Can you update the entries below so that every "Isuzu" becomes "ISUZU", with everything else left as it is and the pictures omitted from your answer?

* **Transcribed page text**:
- - -

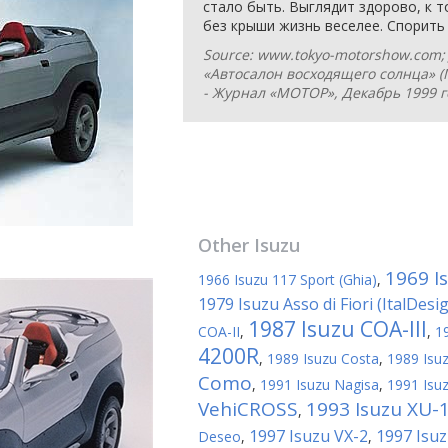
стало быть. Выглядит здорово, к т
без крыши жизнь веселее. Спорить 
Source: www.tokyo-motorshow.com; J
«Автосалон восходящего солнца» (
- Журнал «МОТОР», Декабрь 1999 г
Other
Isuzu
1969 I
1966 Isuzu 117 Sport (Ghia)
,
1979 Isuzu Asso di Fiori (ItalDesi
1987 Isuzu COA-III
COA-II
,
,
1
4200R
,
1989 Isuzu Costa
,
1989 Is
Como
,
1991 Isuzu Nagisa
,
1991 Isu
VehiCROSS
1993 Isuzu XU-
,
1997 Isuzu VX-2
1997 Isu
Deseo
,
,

- - -

* **Task output**:
стало быть. Выглядит здорово, к т
без крыши жизнь веселее. Спорить 
Source: www.tokyo-motorshow.com; J
«Автосалон восходящего солнца» (
- Журнал «МОТОР», Декабрь 1999 г
Other
ISUZU
1969 I
1966 ISUZU 117 Sport (Ghia)
,
1979 ISUZU Asso di Fiori (ItalDesi
1987 ISUZU COA-III
COA-II
,
,
1
4200R
,
1989 ISUZU Costa
,
1989 Is
Como
,
1991 ISUZU Nagisa
,
1991 Isu
VehiCROSS
1993 ISUZU XU-
,
1997 ISUZU VX-2
1997 Isu
Deseo
,
,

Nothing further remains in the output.